The documentary and my segment is being aired during WGVU's pledge drive, and my book, AMERICA'S BOY, will be given as a thank-you gift to donors.

I plan to add the video to my web site ( at some point in the future.

So, if you happen to be hobbled and living in Michigan, enjoy. If not, go have a Cosmo ... and watch it later on my web site.


Make-Up Sex Is Still Great Sex

Wednesday, June 4, 2008

Saw Sex & The City Saturday night with a group of gay men, who anticipated its opening with as much excitement as any straight woman in America.

However, I went a bit on edge: I had just read the NY TIMES review, which, basically, trashed the movie version of SATC. Since I tend to agree with most NY TIMES movie reviews, I went expecting that, like many beloved TV shows that are turned into disastrous films, this would simply be a watered-down sitcom -- way past its due -- bloated into two, torturous hours.

I -- and the TIMES -- couldn't have been more wrong. The opening, indeed, was awkward, as is any movie that must catch you up on the years that have passed between little screen and big screen. But the movie was funny, and sweet, and touching, and exceedingly well-written and well-acted. It touched on deep, real themes (Miranda's marriage, Charlotte's festering fear that her perfect world is going to crumble, Samantha's love of man vs. love of self, and Carrie's marriage) with amazing grace and sincerity, and without any of the stupid dialogue and cheap stunts that nearly every "chick" movie today tends to pander.
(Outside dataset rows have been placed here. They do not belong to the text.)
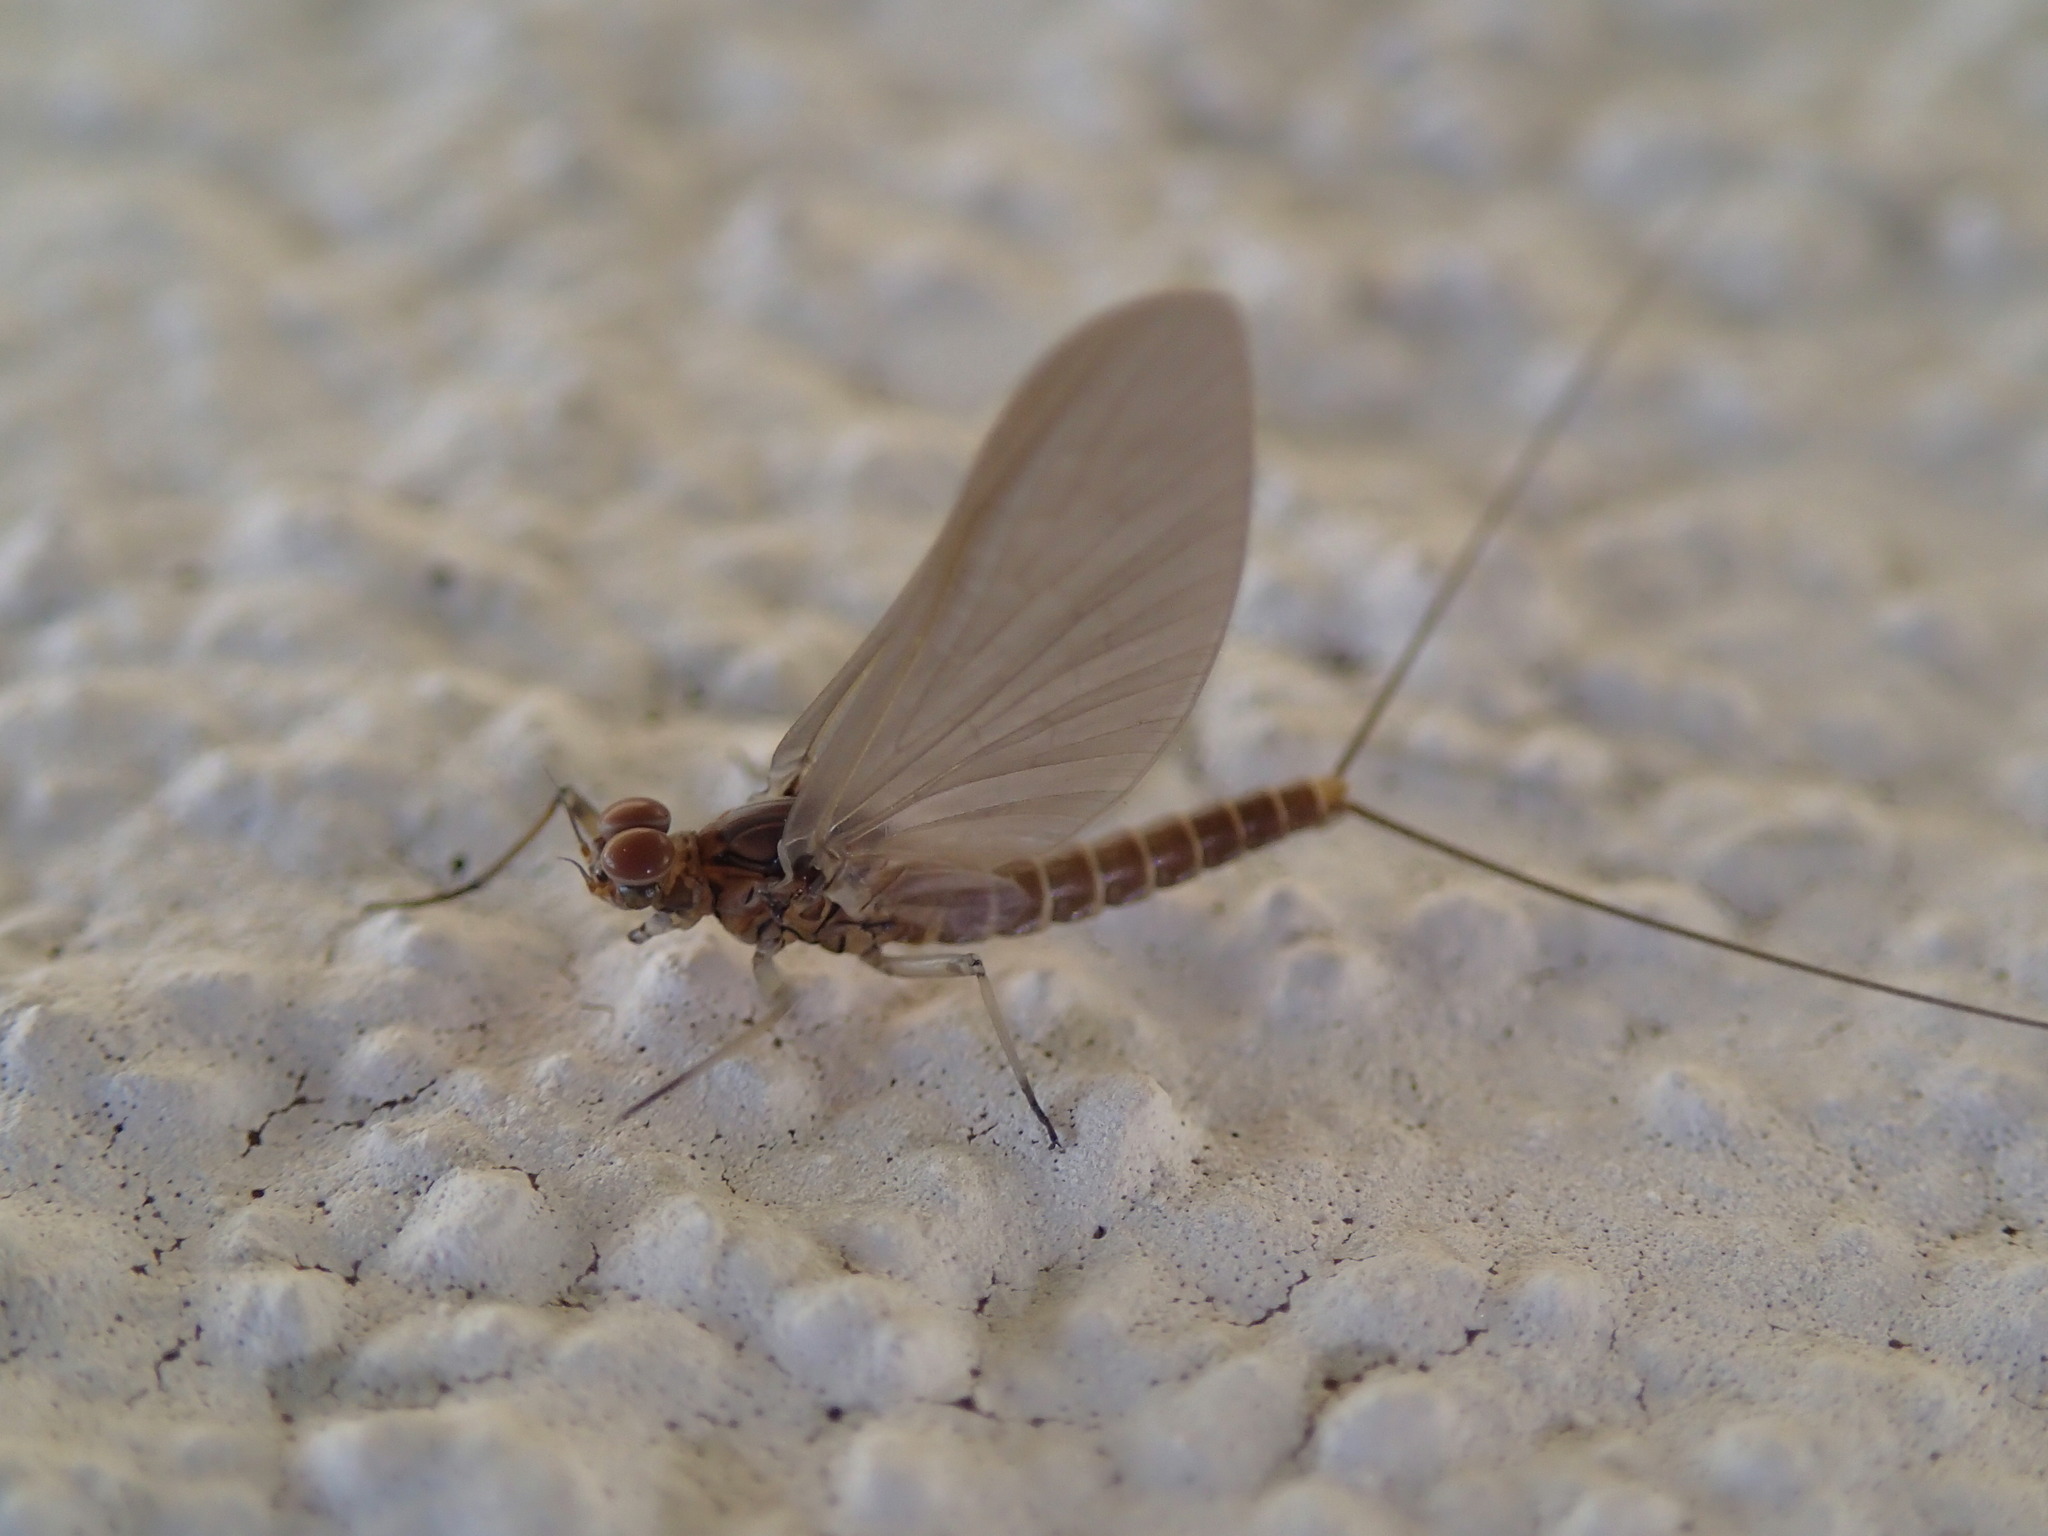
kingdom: Animalia
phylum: Arthropoda
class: Insecta
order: Ephemeroptera
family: Baetidae
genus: Baetis
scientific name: Baetis rhodani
And, the mark of a good movie? Gary and I are still reciting lines to this day: "Poughkeepsied in my pants" ... "Are you drunk? A little bit." ... "That's not a bush. It's a national forest."

The only drawback? I saw it at a Midwestern mall that was packed with young women and teen girls. The biggest groan of the movie took place when Samantha eyed a gorgeous hunk of a man, who walked past her to kiss his boyfriend on the lips. The "Gross!"es and "Oh, My God"s! and "ICK"s! that echoed made my heart sink ... so I said, a bit too loudly, "Hey, ladies? Who the fuck do you think is putting all these great words into your beloved gals' mouths? And who the fuck do you think is making them look so damn gorgeous?"

They find two men pecking on the lips shocking, and not the fact that the movie features an uncut penis, or a woman being banged from behind?

Side note: Rent "Gone, Baby, Gone" ... Just watched it and wondered how it was so overlooked. Great writing, pheonomenal performances ... a movie that makes you consider ethical choices, and whether it's always right to do what you think is right.